IQSS / dataverse.harvard.edu

Custom code for dataverse.harvard.edu and an issue tracker for the IQSS Dataverse team's operational work, for better tracking on https://github.com/orgs/IQSS/projects/34

Geek Repo:Geek Repo

Github PK Tool:Github PK Tool

Investigate the recurring issue with Asynchronous execution as observed in Harvard production.

landreev opened this issue · comments

An "investigate and diagnose" issue to keep track of the effort.
I'm opening the issue in this queue since it is oddly specific to our prod. instance. But depending on what we find it may require dev. work in the main repo to fix.

This apparently happens regularly - something breaks, every weekend, in a way that prevents one of the nodes from being able to execute any asynchronous tasks. As the most apparent symptom, no datasets can be published on one of the nodes - the dataset stays locked with a finalizePublication lock. The same dataset can be unlocked and published on the other node, app-2. A restart of app-1 fixes the issue.

There's evidence that this is not related to dataset publication or the way these locks are created in the process. Rather, it appears that the application simply stops executing everything @Async. I.e. it's not an issue with the FinalizeDatasetPublicationCommand bombing, but rather the @Async-attribute method that's supposed to execute the command not running at all. This morning I confirmed that it was the case with running a harvest. (Nothing happened when trying to run a harvest from the dashboard on app-1; same harvest runs fine when started on app-2). There are very few things in common between what the FinalizePublication command does, and a harvest run, aside from the @Async attribute.

There's a (less confirmed) report that some datasets that were moved between collections this am didn't get reindexed (also an async operation?).

Common sense suggests that this must be caused by something that's actually run on app-1 over the weekend.

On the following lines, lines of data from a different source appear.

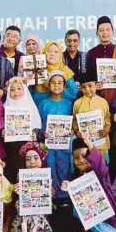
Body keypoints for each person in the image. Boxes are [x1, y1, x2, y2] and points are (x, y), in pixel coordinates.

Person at [61, 132, 116, 232]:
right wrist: (68, 187)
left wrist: (88, 142)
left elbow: (99, 162)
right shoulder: (78, 176)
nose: (81, 160)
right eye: (76, 158)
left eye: (84, 156)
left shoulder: (100, 173)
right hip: (90, 216)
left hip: (106, 218)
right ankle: (86, 230)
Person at [38, 72, 73, 203]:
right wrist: (43, 133)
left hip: (65, 143)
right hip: (49, 144)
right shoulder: (43, 104)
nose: (56, 85)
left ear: (64, 86)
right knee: (50, 165)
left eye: (60, 83)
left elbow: (74, 122)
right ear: (48, 85)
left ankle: (64, 194)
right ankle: (53, 194)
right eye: (53, 83)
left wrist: (72, 131)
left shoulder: (69, 103)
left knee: (64, 166)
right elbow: (39, 122)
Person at [11, 142, 54, 232]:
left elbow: (49, 190)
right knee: (22, 207)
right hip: (26, 202)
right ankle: (25, 231)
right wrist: (17, 190)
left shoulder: (46, 173)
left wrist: (51, 192)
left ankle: (39, 231)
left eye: (36, 158)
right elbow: (19, 190)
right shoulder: (21, 175)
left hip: (40, 202)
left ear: (42, 159)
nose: (32, 162)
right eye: (28, 159)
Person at [2, 77, 41, 183]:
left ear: (24, 90)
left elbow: (36, 124)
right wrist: (3, 132)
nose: (16, 92)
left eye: (19, 88)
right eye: (12, 90)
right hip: (11, 146)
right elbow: (1, 125)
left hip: (26, 144)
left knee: (26, 167)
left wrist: (34, 133)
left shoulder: (30, 106)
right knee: (13, 168)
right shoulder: (5, 107)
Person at [73, 69, 111, 161]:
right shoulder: (77, 103)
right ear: (81, 88)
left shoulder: (103, 102)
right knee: (86, 163)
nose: (87, 89)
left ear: (96, 85)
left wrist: (107, 128)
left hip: (101, 141)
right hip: (84, 144)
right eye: (83, 87)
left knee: (101, 165)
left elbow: (107, 118)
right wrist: (76, 130)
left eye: (90, 86)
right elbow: (74, 120)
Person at [31, 41, 78, 106]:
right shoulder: (36, 69)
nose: (52, 54)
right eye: (49, 51)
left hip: (61, 111)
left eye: (56, 52)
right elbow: (28, 93)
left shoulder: (66, 71)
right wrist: (26, 82)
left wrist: (51, 86)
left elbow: (73, 94)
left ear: (60, 55)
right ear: (44, 53)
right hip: (39, 110)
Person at [86, 16, 116, 104]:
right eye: (101, 30)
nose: (105, 33)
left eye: (108, 29)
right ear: (97, 33)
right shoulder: (91, 53)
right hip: (97, 94)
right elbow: (88, 76)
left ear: (112, 31)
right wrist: (95, 84)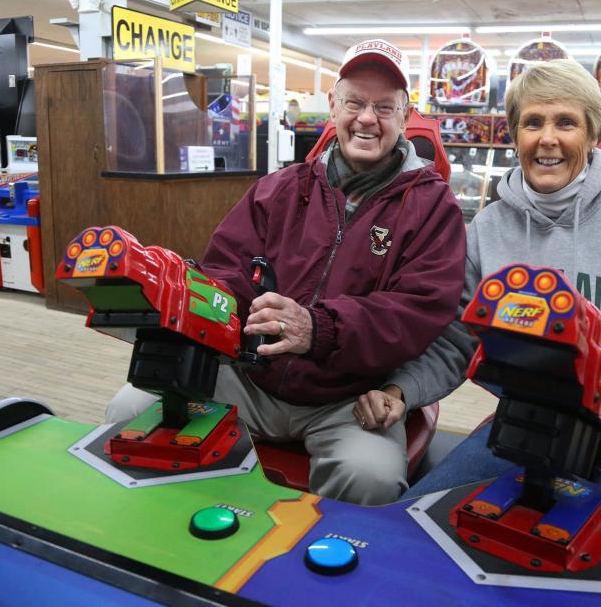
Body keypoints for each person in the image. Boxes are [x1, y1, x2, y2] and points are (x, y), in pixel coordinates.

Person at [380, 59, 601, 567]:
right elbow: (456, 340)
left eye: (565, 122)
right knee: (421, 514)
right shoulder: (488, 229)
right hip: (527, 418)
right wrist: (401, 390)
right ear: (515, 134)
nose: (548, 138)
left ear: (592, 135)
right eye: (533, 122)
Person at [107, 39, 466, 505]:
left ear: (405, 115)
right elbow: (228, 272)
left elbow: (416, 313)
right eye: (355, 102)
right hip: (248, 377)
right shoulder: (279, 189)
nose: (366, 118)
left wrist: (319, 328)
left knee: (371, 476)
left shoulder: (434, 208)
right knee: (129, 408)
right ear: (333, 105)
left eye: (383, 107)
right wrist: (178, 293)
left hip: (349, 397)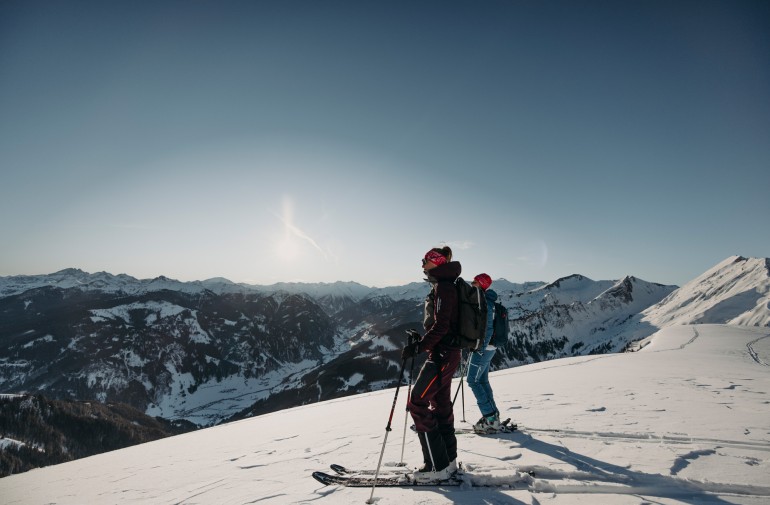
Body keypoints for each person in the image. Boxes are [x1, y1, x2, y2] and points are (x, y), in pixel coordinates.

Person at [402, 246, 462, 482]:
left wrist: (419, 347)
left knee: (417, 403)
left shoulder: (444, 287)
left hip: (441, 357)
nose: (422, 264)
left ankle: (437, 466)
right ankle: (448, 461)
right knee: (441, 406)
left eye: (425, 260)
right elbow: (441, 326)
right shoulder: (447, 284)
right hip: (446, 354)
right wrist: (424, 341)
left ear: (435, 262)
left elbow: (441, 326)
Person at [466, 273, 502, 434]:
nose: (471, 283)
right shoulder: (489, 301)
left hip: (483, 348)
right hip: (490, 348)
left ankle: (490, 418)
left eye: (474, 281)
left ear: (480, 284)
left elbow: (487, 329)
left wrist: (479, 348)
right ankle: (493, 414)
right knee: (482, 380)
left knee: (472, 381)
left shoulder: (485, 303)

It is not possible to run anything on a specific node from the outside, so it has to be something run/scheduled internally. One such not yet eliminated suspect is the timer that's run on app-1 exclusively and a bunch of harvesting jobs scheduled over the weekend. It may or may not have something to do with the fact that the harvests themselves appear to not be running either.

Payara health monitoring is enabled on app-1 - no health warnings in the log.

To be precise,

It is not possible to run anything on a specific node from the outside ...

Not purposefully; however, the first node must be naturally favored by the ELB. So if there is some burst of activity - somebody's script uploads/updates/publishes a bunch of things at a specific time - it may have an objectively better chance to kill the first node, rather than the second.